Extracted material:
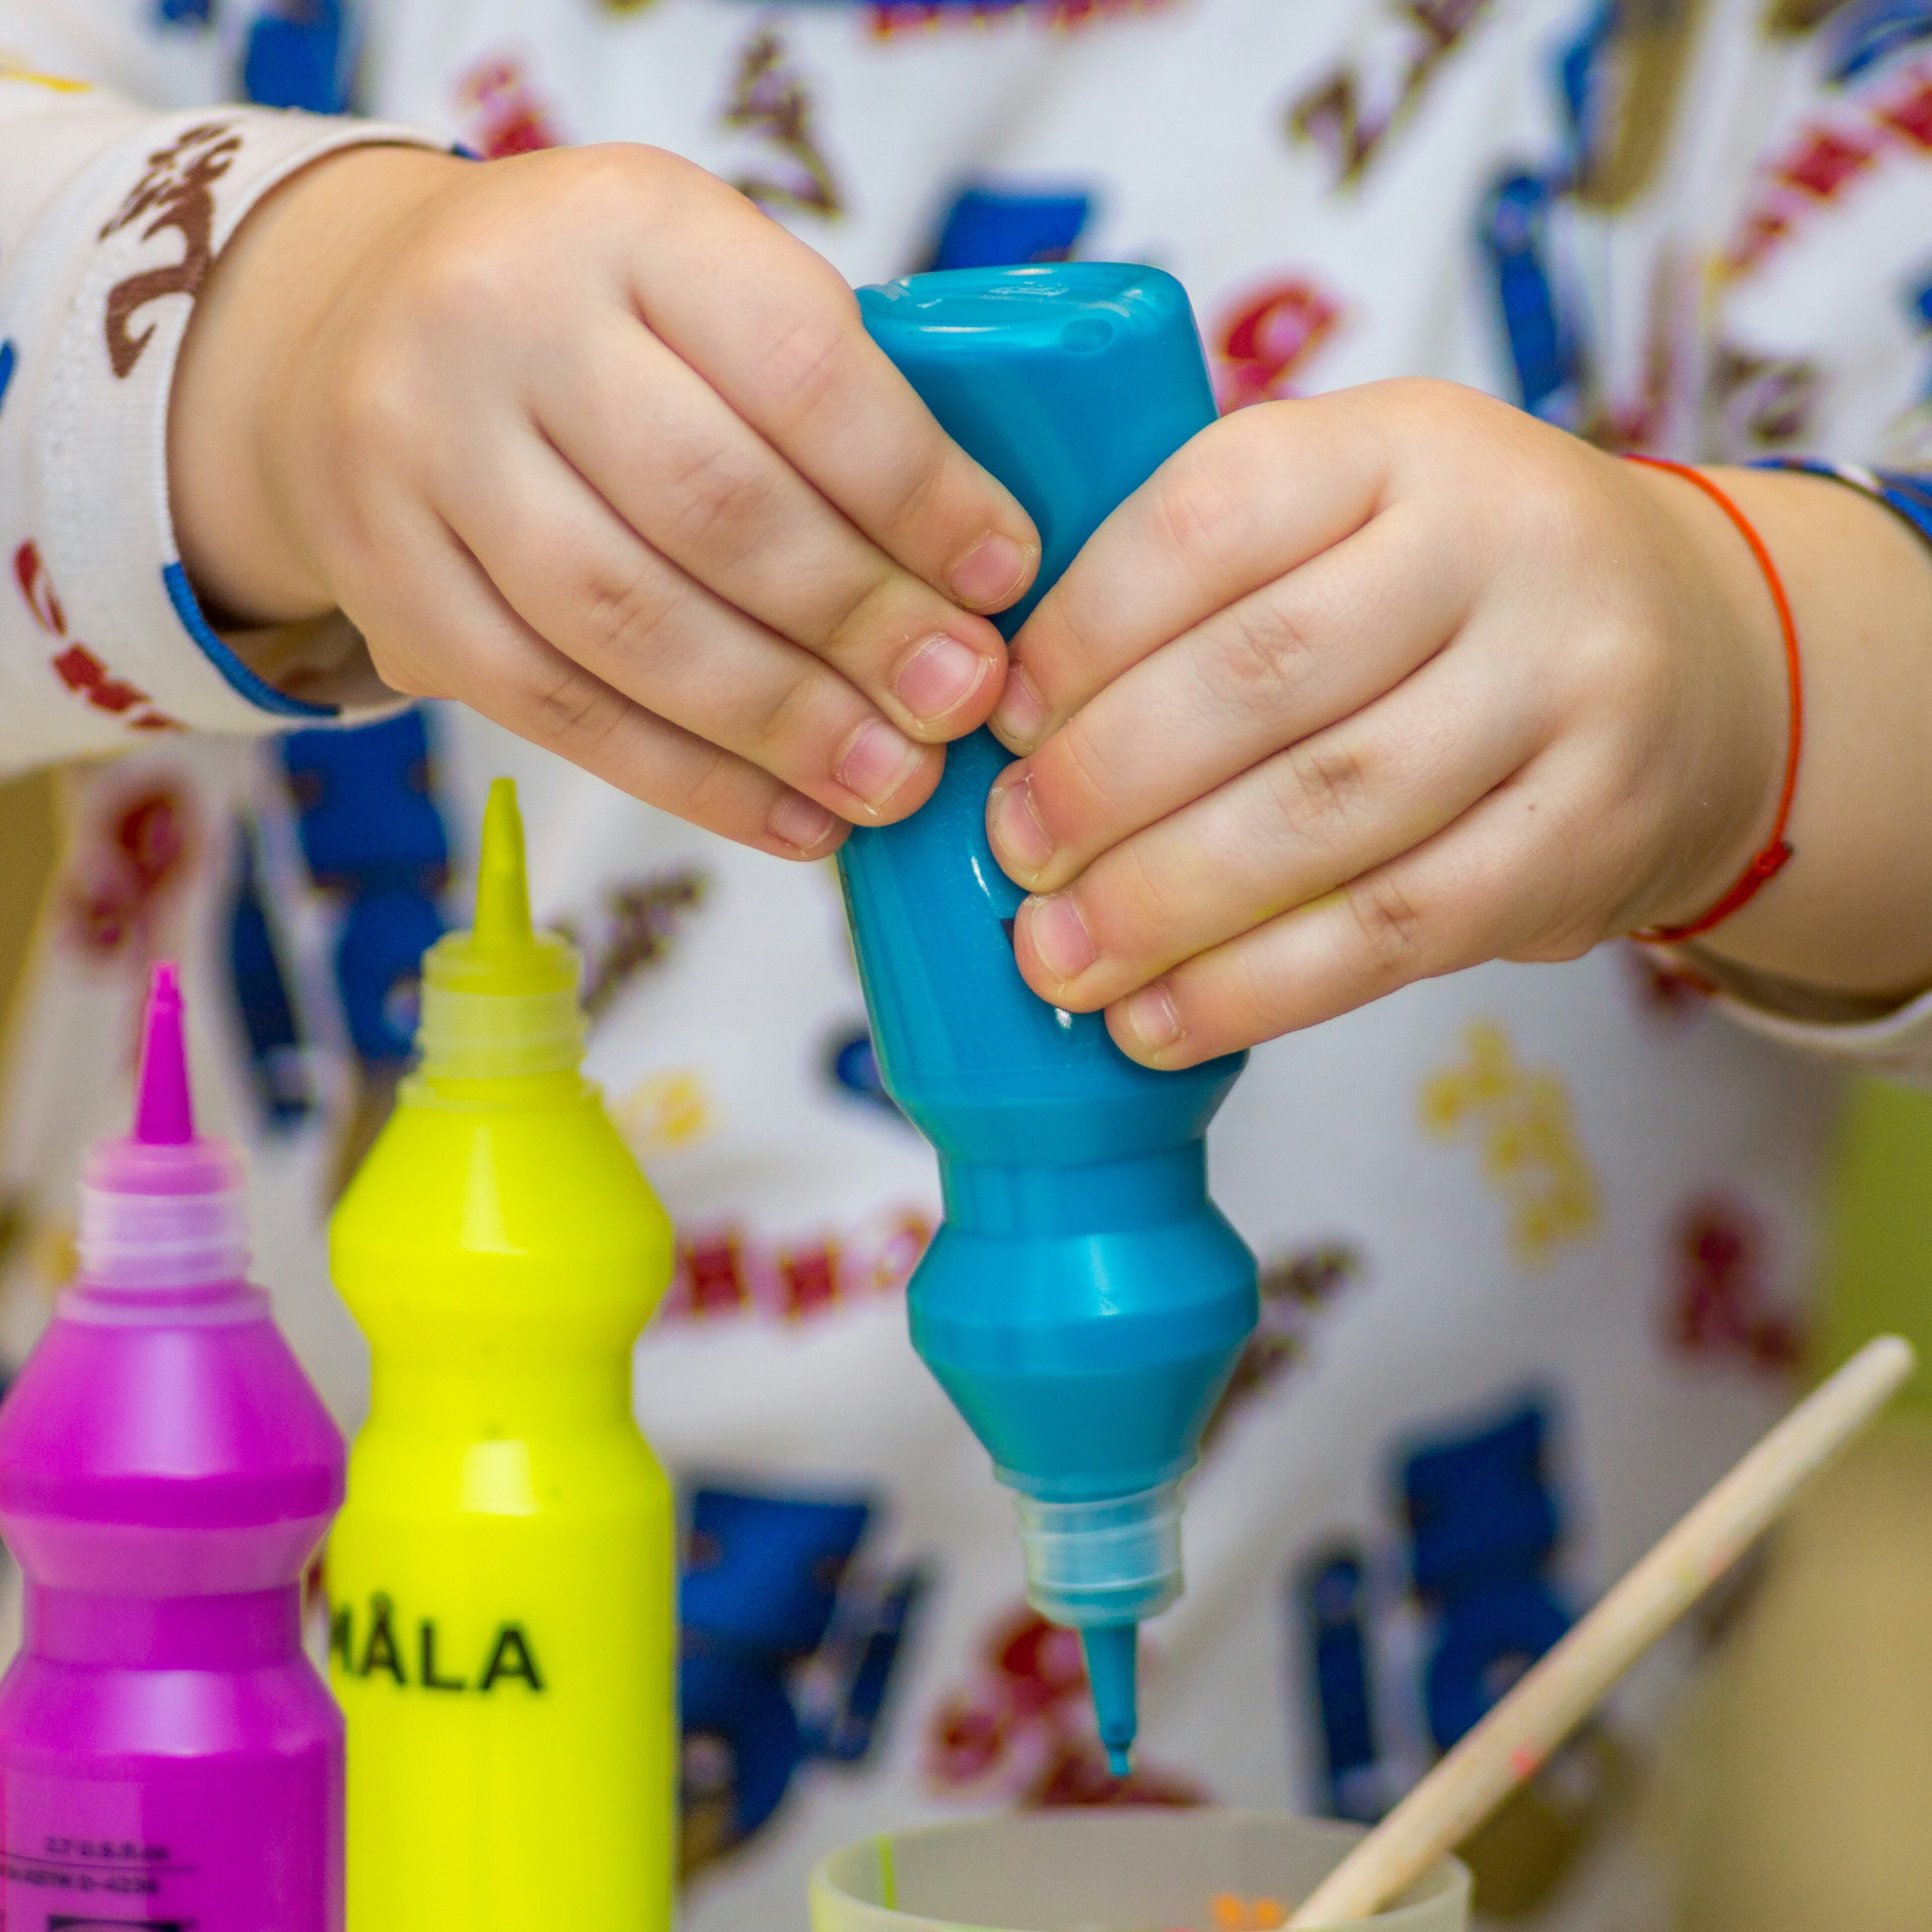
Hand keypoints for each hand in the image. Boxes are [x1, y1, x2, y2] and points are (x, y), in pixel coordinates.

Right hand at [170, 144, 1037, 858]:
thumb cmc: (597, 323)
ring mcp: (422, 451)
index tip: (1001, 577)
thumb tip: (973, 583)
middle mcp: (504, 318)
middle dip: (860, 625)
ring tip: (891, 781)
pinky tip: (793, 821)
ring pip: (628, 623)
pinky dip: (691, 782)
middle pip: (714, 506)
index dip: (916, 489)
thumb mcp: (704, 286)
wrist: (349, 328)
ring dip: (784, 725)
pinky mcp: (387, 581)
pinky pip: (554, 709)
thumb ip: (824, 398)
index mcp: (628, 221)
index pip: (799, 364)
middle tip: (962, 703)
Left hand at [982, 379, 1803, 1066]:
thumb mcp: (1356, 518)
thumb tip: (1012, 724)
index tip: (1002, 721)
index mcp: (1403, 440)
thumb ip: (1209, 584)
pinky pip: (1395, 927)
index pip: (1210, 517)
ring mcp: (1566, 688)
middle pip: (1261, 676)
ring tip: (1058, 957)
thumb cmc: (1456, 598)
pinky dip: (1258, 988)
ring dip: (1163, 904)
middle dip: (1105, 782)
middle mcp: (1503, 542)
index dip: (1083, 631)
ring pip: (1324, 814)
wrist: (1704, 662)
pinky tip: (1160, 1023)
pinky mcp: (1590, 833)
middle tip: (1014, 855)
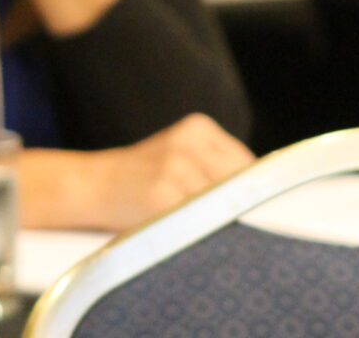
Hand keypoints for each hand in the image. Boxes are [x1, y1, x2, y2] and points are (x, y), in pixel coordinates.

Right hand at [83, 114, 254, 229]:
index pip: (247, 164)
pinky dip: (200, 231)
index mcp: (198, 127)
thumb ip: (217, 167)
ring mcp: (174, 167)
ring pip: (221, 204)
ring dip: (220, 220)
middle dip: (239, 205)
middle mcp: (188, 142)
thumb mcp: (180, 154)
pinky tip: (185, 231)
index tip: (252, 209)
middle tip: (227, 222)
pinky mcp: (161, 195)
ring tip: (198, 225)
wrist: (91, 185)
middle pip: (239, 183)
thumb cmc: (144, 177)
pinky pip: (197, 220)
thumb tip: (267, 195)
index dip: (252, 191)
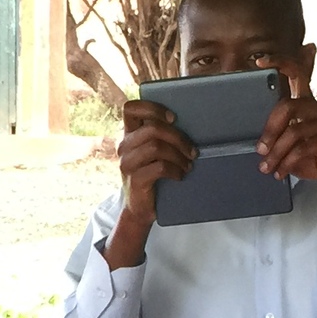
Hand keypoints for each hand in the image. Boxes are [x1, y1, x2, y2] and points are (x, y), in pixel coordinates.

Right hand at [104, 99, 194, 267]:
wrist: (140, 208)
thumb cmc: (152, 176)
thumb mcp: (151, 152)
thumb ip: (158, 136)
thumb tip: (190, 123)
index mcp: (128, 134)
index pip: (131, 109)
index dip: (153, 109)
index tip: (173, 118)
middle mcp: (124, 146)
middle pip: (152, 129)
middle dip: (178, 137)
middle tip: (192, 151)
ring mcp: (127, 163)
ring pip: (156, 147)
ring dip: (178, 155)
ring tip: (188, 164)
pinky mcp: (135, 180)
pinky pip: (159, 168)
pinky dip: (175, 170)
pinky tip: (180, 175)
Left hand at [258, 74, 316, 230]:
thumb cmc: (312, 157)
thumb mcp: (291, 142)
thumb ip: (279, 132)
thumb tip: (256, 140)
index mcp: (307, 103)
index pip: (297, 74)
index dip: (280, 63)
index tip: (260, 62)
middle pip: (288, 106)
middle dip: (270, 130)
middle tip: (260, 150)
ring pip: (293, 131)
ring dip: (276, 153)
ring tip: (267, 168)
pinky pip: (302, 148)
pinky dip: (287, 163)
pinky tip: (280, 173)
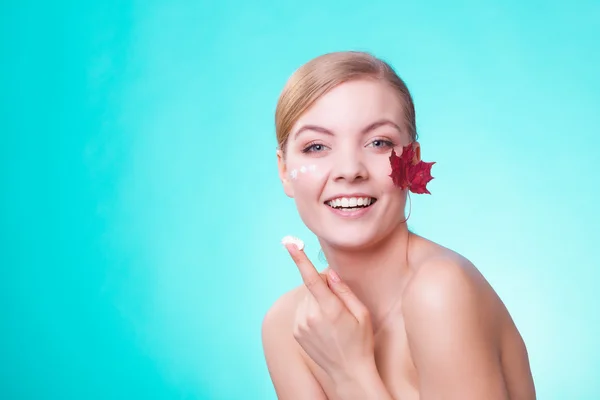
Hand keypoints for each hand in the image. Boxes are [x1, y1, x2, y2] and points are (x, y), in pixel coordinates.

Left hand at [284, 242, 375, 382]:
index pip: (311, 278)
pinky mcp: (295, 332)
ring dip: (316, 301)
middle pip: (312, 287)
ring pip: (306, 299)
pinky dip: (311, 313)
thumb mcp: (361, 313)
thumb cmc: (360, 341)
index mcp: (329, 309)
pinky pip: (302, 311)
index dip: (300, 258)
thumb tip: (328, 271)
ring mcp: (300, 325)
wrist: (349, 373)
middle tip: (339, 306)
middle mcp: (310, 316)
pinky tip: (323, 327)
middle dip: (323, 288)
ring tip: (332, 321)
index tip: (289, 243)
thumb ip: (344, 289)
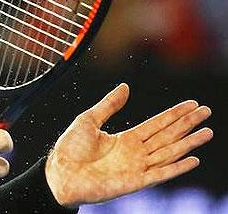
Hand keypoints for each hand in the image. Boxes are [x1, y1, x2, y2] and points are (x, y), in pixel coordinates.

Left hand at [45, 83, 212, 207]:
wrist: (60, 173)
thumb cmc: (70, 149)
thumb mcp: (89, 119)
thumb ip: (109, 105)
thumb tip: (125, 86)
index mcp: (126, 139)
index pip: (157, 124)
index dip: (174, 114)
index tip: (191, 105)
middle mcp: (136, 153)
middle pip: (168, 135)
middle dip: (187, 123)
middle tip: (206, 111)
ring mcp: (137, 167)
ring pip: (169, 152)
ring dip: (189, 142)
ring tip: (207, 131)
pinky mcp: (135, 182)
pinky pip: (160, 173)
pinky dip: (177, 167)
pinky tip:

Brief: For the string "Right", show each line of the listing where it appears.

Exercise solution:
Right hand at [170, 144, 1037, 858]:
Right hand at [83, 114, 254, 229]:
Right hand at [104, 99, 194, 267]:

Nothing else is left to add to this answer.